Zimmerman’s knack for the visual is intact, certainly: Argonautika plays out on a spare wooden box, with ropes to suggest rigging and doors that open to hint at Hades or disgorge the parade of heroes who’ll crew the Argo. Goddesses stalk through now and again, self-involved and silly, fouling things up as often as not; Lisa Tejero’s Hera gets most of the laughs, not least because her gown flares up about the shoulders when she’s offended, giving her the look of an alarmed iguana.

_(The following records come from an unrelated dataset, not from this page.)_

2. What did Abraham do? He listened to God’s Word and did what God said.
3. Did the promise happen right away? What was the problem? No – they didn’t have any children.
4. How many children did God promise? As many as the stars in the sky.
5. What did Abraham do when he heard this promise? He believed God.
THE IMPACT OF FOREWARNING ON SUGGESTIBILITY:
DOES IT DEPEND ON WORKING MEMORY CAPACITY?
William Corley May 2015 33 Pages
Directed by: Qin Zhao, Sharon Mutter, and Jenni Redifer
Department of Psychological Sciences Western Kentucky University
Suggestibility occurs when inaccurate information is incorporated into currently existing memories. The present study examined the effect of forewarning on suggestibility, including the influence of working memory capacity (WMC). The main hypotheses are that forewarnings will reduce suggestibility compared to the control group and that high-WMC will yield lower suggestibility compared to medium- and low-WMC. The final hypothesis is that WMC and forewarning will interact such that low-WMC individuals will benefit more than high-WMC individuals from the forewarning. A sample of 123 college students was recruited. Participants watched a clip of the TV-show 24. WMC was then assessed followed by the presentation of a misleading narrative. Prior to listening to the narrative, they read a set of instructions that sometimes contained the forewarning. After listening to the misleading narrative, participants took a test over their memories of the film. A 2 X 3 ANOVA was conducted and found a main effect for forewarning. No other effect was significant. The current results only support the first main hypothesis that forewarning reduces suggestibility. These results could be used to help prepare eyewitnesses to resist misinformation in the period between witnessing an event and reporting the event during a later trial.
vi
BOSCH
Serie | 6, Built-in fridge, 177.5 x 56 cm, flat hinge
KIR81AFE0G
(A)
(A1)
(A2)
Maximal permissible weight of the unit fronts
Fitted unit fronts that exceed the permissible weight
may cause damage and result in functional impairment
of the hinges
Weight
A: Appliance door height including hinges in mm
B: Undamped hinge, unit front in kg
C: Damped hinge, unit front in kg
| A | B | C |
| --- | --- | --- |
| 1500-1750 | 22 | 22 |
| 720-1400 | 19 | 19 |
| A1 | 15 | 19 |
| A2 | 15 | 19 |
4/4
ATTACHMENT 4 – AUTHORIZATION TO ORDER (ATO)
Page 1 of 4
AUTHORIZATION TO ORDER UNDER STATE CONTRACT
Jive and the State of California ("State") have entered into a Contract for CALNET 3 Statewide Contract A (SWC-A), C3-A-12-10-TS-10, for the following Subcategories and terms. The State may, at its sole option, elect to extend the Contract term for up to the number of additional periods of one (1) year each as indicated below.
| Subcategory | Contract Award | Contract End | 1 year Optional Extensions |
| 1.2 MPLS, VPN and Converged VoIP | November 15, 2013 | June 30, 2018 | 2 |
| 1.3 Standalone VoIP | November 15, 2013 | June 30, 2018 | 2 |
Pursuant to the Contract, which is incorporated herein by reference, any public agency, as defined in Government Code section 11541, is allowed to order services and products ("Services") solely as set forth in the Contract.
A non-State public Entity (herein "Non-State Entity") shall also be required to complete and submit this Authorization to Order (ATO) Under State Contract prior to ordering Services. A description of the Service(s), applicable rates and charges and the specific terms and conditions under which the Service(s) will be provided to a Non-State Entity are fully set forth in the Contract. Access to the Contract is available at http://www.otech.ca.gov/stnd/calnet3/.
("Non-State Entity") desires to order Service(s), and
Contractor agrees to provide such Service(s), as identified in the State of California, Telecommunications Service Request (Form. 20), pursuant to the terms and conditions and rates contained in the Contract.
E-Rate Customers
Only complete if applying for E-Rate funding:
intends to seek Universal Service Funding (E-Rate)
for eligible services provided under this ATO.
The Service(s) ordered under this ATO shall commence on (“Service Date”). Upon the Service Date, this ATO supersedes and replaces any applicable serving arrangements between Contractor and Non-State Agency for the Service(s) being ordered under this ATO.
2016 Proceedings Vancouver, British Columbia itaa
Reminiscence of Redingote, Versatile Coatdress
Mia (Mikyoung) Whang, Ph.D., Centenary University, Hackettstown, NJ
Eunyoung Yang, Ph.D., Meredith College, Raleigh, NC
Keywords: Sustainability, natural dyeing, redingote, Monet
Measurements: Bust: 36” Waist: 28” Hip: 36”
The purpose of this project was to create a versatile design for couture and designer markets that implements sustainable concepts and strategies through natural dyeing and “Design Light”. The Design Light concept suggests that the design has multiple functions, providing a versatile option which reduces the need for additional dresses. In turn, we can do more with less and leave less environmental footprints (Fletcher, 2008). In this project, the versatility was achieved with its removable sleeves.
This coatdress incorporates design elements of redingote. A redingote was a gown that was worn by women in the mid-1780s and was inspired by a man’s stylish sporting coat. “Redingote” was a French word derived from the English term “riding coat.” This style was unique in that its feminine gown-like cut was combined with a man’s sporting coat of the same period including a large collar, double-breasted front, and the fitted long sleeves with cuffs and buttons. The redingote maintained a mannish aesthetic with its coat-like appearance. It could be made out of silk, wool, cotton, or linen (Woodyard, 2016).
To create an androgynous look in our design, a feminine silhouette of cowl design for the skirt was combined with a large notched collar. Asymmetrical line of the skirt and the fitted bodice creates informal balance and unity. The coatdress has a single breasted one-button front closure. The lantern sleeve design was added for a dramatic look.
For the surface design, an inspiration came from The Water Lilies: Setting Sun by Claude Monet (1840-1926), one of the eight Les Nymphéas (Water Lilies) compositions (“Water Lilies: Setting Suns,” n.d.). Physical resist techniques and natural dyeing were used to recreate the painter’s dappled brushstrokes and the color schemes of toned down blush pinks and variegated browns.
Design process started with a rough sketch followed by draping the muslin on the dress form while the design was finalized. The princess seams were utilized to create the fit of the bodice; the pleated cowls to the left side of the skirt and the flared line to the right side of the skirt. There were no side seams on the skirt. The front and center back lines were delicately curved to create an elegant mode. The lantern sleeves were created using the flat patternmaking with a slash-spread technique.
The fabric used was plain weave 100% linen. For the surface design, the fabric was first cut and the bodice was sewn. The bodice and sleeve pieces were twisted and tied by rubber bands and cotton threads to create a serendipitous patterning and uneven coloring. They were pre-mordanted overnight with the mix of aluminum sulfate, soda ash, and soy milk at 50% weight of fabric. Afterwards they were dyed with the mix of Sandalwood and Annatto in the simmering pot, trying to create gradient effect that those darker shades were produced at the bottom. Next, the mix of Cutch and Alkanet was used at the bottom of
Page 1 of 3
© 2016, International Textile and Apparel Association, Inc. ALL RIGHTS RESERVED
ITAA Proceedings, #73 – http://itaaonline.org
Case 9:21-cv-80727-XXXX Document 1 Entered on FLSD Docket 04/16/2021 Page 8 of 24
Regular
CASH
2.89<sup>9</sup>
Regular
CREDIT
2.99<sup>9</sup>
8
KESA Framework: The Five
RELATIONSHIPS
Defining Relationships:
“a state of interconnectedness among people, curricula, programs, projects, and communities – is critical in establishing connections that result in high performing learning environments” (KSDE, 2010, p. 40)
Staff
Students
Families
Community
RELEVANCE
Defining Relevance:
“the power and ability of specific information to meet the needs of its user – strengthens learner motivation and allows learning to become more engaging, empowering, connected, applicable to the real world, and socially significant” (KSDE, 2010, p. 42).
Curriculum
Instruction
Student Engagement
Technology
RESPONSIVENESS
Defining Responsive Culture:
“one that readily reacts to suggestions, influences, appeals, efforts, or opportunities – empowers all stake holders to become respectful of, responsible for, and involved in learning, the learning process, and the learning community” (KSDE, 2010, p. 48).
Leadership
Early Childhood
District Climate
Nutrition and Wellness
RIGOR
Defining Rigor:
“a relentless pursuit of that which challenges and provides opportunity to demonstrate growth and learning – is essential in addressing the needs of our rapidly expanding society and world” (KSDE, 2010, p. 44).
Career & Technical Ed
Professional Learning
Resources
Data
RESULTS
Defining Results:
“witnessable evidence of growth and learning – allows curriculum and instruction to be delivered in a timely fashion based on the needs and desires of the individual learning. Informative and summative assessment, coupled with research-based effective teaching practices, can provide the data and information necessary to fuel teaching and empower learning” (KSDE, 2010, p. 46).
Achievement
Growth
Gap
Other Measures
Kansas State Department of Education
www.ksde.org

In fact the director’s sense of humor, refreshingly, is rather more in evidence than it was in 2004’s lyrically wistful Pericles. Check her Kraken, conjured with a sea of green cloth and two softball-size eyes, or the lurching puppet giant who, once trounced, goes shuffling woefully off stage right, barely half the man he used to be.

But Jake Suffian’s decent, relatively inert Jason, alas, makes a squishy center of attention—a deliberate choice, one gathers, so as to suggest the potentially heroic, and the potentially havoc-making, in all of us.

Things pick up a little in Act 2, with Medea all bloody from the visibly painful arrow Eros has pinned her with—and without a strong focus for the rising action, all the pissy potentates, strutting heroes, pining princesses, and snide goddesses don’t really hang together. Argonautika, alas, feels in the end like a long, slow sail to not much of anywhere.